== PROBLEM SET ==
1. Check each statement against the Nebuchednezzar II passage below and answer yes or no, quoting the words of the passage that settle it: (a) The writer states with confidence that Cambyses was Nebuchednezzar II. (b) The "king Artaxerxes" of the Book of Nehemiah is called a "king of Babylon." (c) The writer's enlargement of Nebuchednezzar II takes in Nabonidus but not Ashurbanipal.
2. Pick up the Nebuchednezzar II passage below after its final sentence and carry the argument forward.

This new piece of information has emboldened me to do – what I have wanted to – and that is to say with confidence that Cambyses was Nebuchednezzar II.

That Nebuchednezzar II also reigned in Susa is evidenced by (if I am right) my identification of him with the “king Artaxerxes” of the Book of Nehemiah, who was a “king of Babylon”. See my series: “Governor Nehemiah’s master “Artaxerxes king of Babylon”,”, especially Part One:

 

https://www.academia.edu/37223770/Governor_Nehemiahs_master_Artaxerxes_king_of_Babylon_._Part_One_Nehemiah_and_that_broken_down_wall_

 

and Part Two:

 

https://www.academia.edu/37223861/Governor_Nehemiahs_master_Artaxerxes_king_of_Babylon_._Part_Two_Artaxerxes_as_king_Nebuchednezzar

 

Whilst critics can argue that the “king Nebuchednezzar” of the Book of Daniel may not necessarily be a good match for the historico-biblical Nebuchednezzar II, but that he seems more likely to have been based on king Nabonidus, my enlargement of the historical Nebuchednezzar II, through alter egos, to embrace Ashurbanipal and Nabonidus – and now, too, Cambyses – provides a complete ‘profile’ of the biblical king that ‘covers all bases’, so to speak.

== GIVEN INFORMATION ==
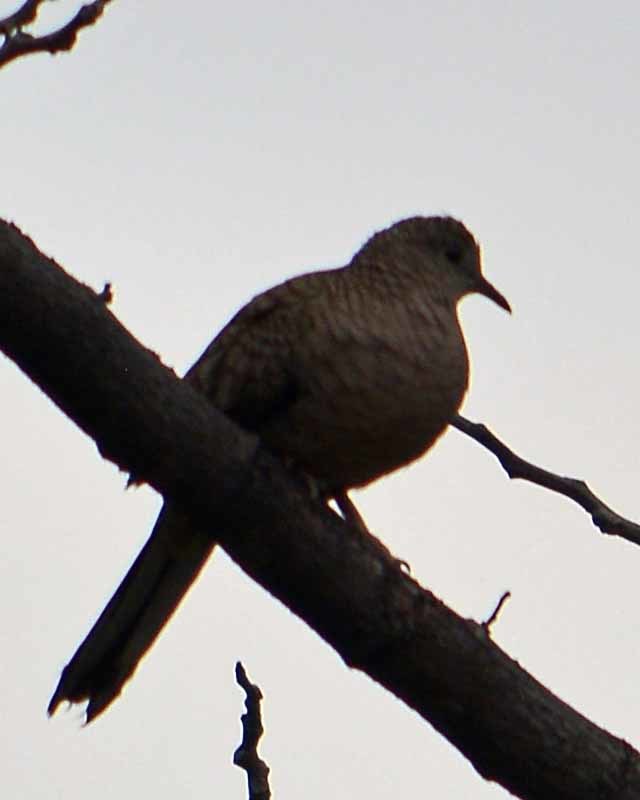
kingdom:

== THE ANSWERS ==
1.
(a) Yes: "to say with confidence that Cambyses was Nebuchednezzar II."
(b) Yes: "the “king Artaxerxes” of the Book of Nehemiah, who was a “king of Babylon”"
(c) No: "to embrace Ashurbanipal and Nabonidus"

2.
 

“In view of all this, I have no doubt that Cambyses was completely out of his mind;

it is the only possible explanation of his assault upon, and mockery of,

everything which ancient law and custom have made sacred in Egypt”.

 Herodotus

  

When subjecting neo-Babylonian history to a serious revision, I had reached the conclusion that Nebuchednezzar II needed to be folded with Nabonidus, and that Nebuchednezzar II’s son-successor, Evil-Merodach, needed to be folded with Nabonidus’s son, Belshazzar.

That accorded perfectly with the testimony of the Book of Daniel that “Nebuchednezzar” was succeeded by his son, “Belshazzar”.

 

Cambyses

 

Books, articles and classics have been written about the madness of King Cambyses, he conventionally considered to have been the second (II) king of that name, a Persian (c. 529-522 BC), and the son/successor of Cyrus the Great.

The tradition is thought to have begun with the C5th BC Greek historian, Herodotus, according to whom (The Histories)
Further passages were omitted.